In this case, after going from a case (Caylee Anthony) where one idea we were to take away was that the media were catering suburban white racism -- the usual criticism being that these little white girls get all the attention while inner-city murders are barely noticed -- now suddenly the initial consensus was emerging that this report catered to white racism by making white suburbanites afraid of the inner city (imagine that!). What was funny was that the impression I got was that while this was what the young white folks at the table were mouthing, along with some of the 'community activist-types' (some of whom, when the mic came around, did less media criticism and more mini-speechifying about what 'our community' needs to do to improve [they have the answers]) around the room, the more regular folks, including some high school kids, (including one young lady who actually had known the victim of this particular shooting), were seeing it in far more straightforward terms, even noting that the camera angle failed to show the abandoned building right across the street and failed to mention the drug dealing that went on there, thus bowdlerizing the report in a way, or at least focusing more on community impact (through the emotional testimony of the witnesses) over substance and context. Sometimes methinks we interpret too much.
All in all, and interesting couple of hours.
"Independence" accomodates Orthodoxy; a well funded pseudo-independence accomodates a politically correct orthodoxy.
Your second graf alone is highly illuminating.
In a related vein and similarly illuminating, Venerable Beads offers another look at Popular Culture Hell, one indicative snippet:
"The London Film Festival rolled by again this month. Every year it gets worse, but worse than worse, every year it gets more hateful. Every year it speaks more undisguisedly to the metropolitan elite, every year it is happier to exclude anyone whose definition of cinema is not consensus propaganda ..."

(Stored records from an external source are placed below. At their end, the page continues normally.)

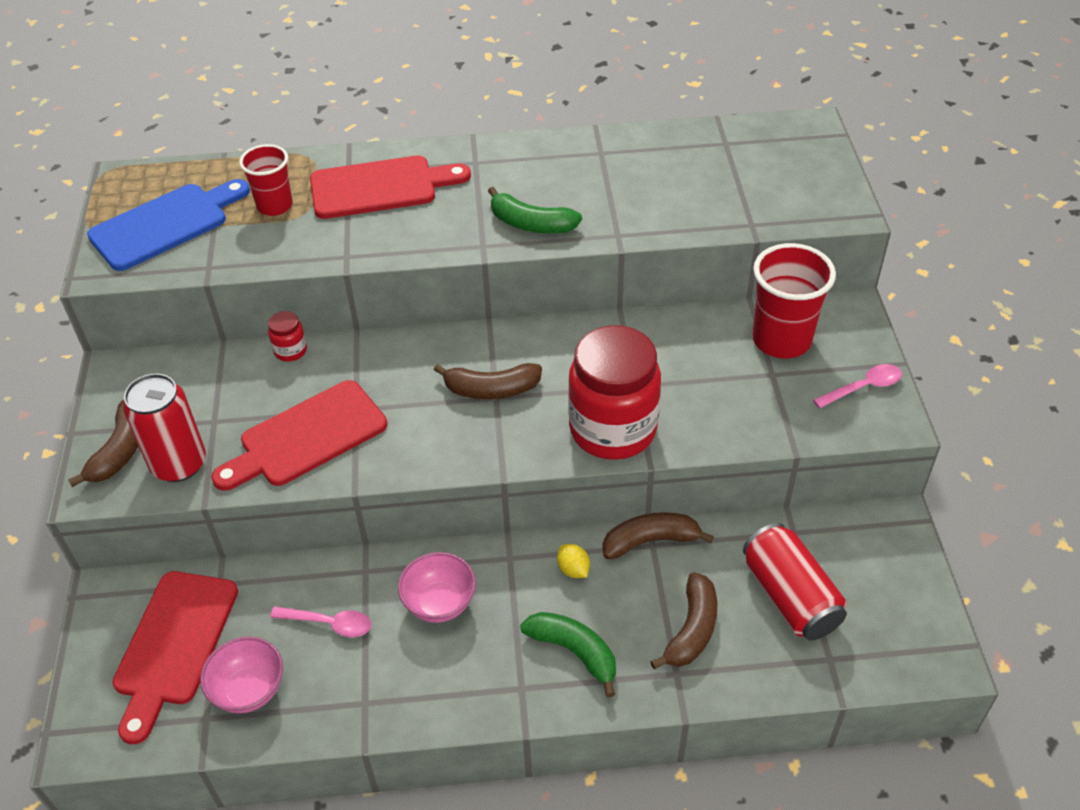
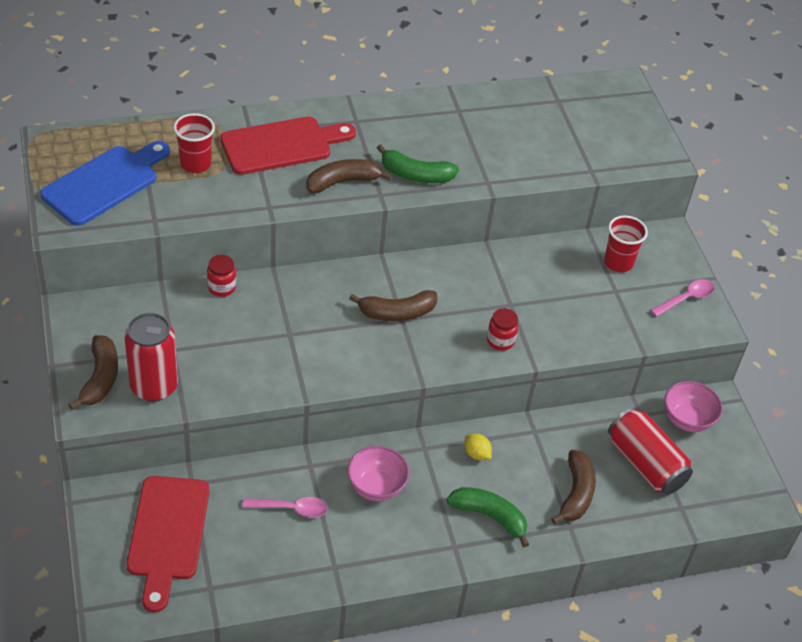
camera: 15 degrees left, 0 degrees up
pink bowl [200,637,283,713] -> pink bowl moved to [665,381,723,432]
red cutting board [211,380,387,491] -> none
red jar [568,325,661,460] -> red jar [487,308,519,351], size x0.41
brown banana [603,512,714,559] -> brown banana moved to [306,159,392,193]
red cup [752,243,836,359] -> red cup [604,215,648,272], size x0.63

From the same site and in a related vein, though reflecting upon some of the elitist underpinnings of our culture at large, rather than popular culture singly, an excerpt from Rorty Refuted Thus,
"... the twentieth century has spawned a kind of fatalistic, petulant endorsement of just these kinds of absurdist positions. Such thinking, dressed in deliberately obtuse language, feigns a kind of world-weary sophistication but is actually childish in the extreme, and near-tautological where not just plain wrong. So when Rorty says things like “truth is what your contemporaries let you get away with” or “no period of history gets reality more right than any other” he is saying something that is true, misleading, obvious and meaningless all at once. He posits an alternative to Kantian idealism that in its particulars sounds a lot like it, only without the basic assumption that reality can withstand such unreasonable extensions of logical argument. In going so far as to question whether the mind is even attempting to hold a mirror to reality Rorty elevated the reductio ad absurdum to the status of fundamental truth.
"More than a mere spiv like Derrida, he was nonetheless too in thrall to the same kind of impish nihilism that animates deconstructionism ..."
Rorty, obviously among others, is a prime progenitor for much of the pseudo-thinking and quasi-thinking that has infiltrated the public square, the public sphere. He's certainly a primary marker in that lineage, hence it that sense represents a genetic cultural genesis of what is on display in cinema, in popular culture and the culture at large. In that sense the lineage is genetic and, accomodated as such, is virtually deterministic. Root and branch, and that's the level it needs to be considered at, confronted and disestablished and founded upon more solid grounds.
QED: a well funded pseudo-independence accomodates a PC orthodoxy.